Passage to read

+ + +

2015-02-02 Thread Vadim Zavalishin

One should be careful not to mix up two different requirements:

- time-varying stability of the filter
- the minimization of modulation artifacts

While both are probably closely related, there is no reason to believe 
that they are equivalent. My intuitive guess would be that the 
"absolutely best" (whatever that means) stability would occur (for 
2-pole filters) for a filter based on the 2nd order resonating Jordan 
normal cell, which is effectively just implementing a decaying complex 
exponential:


x[n+1] = A*(x[n]*cos(a)-y[n]*sin(a))
y[n+1] = A*(x[n]*sin(a)+y[n]*cos(a))

(the filter itself will be a state-space representation built around the 
above transition matrix). However, it's not even intuitively obvious if 
that structure would give you the minimal artifacts.


In regards to the artifact minimization, I have only an intuitive 
suggestion. Let's look at the SVF structure in continuous time (e.g.

+ + +

Exercise data
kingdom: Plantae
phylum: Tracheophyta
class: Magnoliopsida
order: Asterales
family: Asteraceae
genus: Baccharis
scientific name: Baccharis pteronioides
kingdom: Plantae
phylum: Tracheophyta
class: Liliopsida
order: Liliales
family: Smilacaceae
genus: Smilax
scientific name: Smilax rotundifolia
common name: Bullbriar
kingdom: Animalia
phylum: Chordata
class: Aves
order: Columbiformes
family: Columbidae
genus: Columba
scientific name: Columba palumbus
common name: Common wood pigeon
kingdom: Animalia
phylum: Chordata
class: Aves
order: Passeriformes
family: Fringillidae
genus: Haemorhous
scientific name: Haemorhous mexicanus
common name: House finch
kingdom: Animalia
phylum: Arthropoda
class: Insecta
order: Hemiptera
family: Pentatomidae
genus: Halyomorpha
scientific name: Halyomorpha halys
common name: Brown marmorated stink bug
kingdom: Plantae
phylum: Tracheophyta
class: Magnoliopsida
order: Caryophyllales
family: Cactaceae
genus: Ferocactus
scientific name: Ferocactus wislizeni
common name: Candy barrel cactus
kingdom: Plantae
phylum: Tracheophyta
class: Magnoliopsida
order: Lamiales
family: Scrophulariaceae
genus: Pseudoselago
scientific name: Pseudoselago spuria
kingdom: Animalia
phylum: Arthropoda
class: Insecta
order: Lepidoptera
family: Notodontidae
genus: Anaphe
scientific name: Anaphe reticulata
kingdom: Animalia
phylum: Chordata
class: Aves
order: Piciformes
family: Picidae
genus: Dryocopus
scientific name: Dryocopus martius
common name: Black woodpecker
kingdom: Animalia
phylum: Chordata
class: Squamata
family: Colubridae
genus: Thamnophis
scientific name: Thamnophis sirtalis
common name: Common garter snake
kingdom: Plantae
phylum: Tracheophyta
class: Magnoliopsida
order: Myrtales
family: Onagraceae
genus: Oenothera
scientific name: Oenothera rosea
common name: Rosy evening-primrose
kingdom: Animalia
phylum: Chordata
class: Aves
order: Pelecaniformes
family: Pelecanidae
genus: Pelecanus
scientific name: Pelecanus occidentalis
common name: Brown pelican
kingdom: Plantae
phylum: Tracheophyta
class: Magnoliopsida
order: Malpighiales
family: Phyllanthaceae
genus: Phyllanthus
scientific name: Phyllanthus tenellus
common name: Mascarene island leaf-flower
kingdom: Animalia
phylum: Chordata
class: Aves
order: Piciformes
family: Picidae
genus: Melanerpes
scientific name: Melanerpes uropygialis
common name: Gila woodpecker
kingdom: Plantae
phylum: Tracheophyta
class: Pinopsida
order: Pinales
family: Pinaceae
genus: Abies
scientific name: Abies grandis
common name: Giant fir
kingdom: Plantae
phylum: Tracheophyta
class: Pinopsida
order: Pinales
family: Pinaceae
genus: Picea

+ + +

Written exercise A
In the passage on filter stability, condense the paragraph beginning "(the filter itself will be a state-space representation" into a short bulleted list that keeps its main facts.
Written exercise B
Print the lines of the records from the line with "scientific name: Baccharis pteronioides" up to and including the line with "genus: Pseudoselago", exactly as they appear there.

Result A
- The filter is a state-space representation built around the transition matrix given above.
- It is not even intuitively obvious whether that structure would give minimal artifacts.

Result B
scientific name: Baccharis pteronioides
kingdom: Plantae
phylum: Tracheophyta
class: Liliopsida
order: Liliales
family: Smilacaceae
genus: Smilax
scientific name: Smilax rotundifolia
common name: Bullbriar
kingdom: Animalia
phylum: Chordata
class: Aves
order: Columbiformes
family: Columbidae
genus: Columba
scientific name: Columba palumbus
common name: Common wood pigeon
kingdom: Animalia
phylum: Chordata
class: Aves
order: Passeriformes
family: Fringillidae
genus: Haemorhous
scientific name: Haemorhous mexicanus
common name: House finch
kingdom: Animalia
phylum: Arthropoda
class: Insecta
order: Hemiptera
family: Pentatomidae
genus: Halyomorpha
scientific name: Halyomorpha halys
common name: Brown marmorated stink bug
kingdom: Plantae
phylum: Tracheophyta
class: Magnoliopsida
order: Caryophyllales
family: Cactaceae
genus: Ferocactus
scientific name: Ferocactus wislizeni
common name: Candy barrel cactus
kingdom: Plantae
phylum: Tracheophyta
class: Magnoliopsida
order: Lamiales
family: Scrophulariaceae
genus: Pseudoselago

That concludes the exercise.